## [Records supplied]
>> START
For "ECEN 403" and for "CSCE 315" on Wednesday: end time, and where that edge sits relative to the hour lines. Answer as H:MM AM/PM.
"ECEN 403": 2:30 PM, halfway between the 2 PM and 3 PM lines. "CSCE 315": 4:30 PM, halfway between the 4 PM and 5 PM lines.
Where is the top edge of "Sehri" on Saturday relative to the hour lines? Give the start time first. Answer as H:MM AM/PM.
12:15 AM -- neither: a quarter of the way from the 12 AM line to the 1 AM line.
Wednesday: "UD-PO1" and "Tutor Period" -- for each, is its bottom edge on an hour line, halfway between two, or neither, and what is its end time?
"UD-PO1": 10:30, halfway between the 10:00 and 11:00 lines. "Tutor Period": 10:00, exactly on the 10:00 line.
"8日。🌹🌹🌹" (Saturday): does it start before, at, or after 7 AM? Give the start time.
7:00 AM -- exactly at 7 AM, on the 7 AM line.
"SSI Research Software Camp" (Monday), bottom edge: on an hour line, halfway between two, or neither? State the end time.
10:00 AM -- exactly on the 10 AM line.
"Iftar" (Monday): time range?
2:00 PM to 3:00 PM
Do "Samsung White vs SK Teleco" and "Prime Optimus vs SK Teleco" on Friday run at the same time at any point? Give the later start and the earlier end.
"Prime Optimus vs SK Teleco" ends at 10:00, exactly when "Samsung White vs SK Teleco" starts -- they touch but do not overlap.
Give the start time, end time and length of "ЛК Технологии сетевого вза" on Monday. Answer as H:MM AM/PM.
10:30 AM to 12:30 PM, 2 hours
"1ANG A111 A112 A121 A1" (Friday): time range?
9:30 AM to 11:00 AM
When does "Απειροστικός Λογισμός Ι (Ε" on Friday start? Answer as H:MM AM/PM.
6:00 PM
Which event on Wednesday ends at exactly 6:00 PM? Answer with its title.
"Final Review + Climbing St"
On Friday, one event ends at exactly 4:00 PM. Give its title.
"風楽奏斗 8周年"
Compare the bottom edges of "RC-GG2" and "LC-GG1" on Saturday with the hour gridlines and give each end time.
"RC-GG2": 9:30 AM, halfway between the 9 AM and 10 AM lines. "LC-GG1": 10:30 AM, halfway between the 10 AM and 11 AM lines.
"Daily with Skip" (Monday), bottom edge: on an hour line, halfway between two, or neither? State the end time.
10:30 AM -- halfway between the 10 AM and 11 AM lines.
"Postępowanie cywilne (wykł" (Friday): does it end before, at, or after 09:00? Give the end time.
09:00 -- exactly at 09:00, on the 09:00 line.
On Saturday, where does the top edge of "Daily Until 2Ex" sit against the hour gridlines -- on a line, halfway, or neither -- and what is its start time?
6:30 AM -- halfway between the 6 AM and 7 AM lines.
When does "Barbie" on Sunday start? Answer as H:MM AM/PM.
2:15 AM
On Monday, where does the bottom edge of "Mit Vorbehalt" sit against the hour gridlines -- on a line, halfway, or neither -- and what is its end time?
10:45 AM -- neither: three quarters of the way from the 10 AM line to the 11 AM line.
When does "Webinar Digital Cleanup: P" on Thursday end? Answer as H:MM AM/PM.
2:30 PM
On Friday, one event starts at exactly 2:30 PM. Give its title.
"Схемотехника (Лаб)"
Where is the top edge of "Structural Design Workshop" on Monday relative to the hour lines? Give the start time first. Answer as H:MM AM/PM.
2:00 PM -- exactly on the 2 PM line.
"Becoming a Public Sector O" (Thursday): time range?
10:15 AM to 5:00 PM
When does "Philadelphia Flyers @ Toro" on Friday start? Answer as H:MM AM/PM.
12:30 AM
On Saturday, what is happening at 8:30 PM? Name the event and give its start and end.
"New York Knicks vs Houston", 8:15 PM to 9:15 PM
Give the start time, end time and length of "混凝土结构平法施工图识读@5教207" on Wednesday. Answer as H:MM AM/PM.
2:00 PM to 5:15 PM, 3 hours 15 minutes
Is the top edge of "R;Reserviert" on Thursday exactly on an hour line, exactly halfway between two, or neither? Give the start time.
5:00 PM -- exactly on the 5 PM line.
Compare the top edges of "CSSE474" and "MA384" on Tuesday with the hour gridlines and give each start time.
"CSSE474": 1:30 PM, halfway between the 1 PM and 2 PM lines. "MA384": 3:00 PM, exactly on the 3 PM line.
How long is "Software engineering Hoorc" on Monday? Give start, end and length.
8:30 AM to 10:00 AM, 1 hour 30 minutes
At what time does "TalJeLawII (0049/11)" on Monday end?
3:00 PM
>> END
## [Set task]
Copy the items above exactly, from the line containing "(Thursday): time range?" through the line containing "8:30 AM to 10:00 AM, 1 hour 30 minutes", including both of those lines.

## [Task solution]
"Becoming a Public Sector O" (Thursday): time range?
10:15 AM to 5:00 PM
When does "Philadelphia Flyers @ Toro" on Friday start? Answer as H:MM AM/PM.
12:30 AM
On Saturday, what is happening at 8:30 PM? Name the event and give its start and end.
"New York Knicks vs Houston", 8:15 PM to 9:15 PM
Give the start time, end time and length of "混凝土结构平法施工图识读@5教207" on Wednesday. Answer as H:MM AM/PM.
2:00 PM to 5:15 PM, 3 hours 15 minutes
Is the top edge of "R;Reserviert" on Thursday exactly on an hour line, exactly halfway between two, or neither? Give the start time.
5:00 PM -- exactly on the 5 PM line.
Compare the top edges of "CSSE474" and "MA384" on Tuesday with the hour gridlines and give each start time.
"CSSE474": 1:30 PM, halfway between the 1 PM and 2 PM lines. "MA384": 3:00 PM, exactly on the 3 PM line.
How long is "Software engineering Hoorc" on Monday? Give start, end and length.
8:30 AM to 10:00 AM, 1 hour 30 minutes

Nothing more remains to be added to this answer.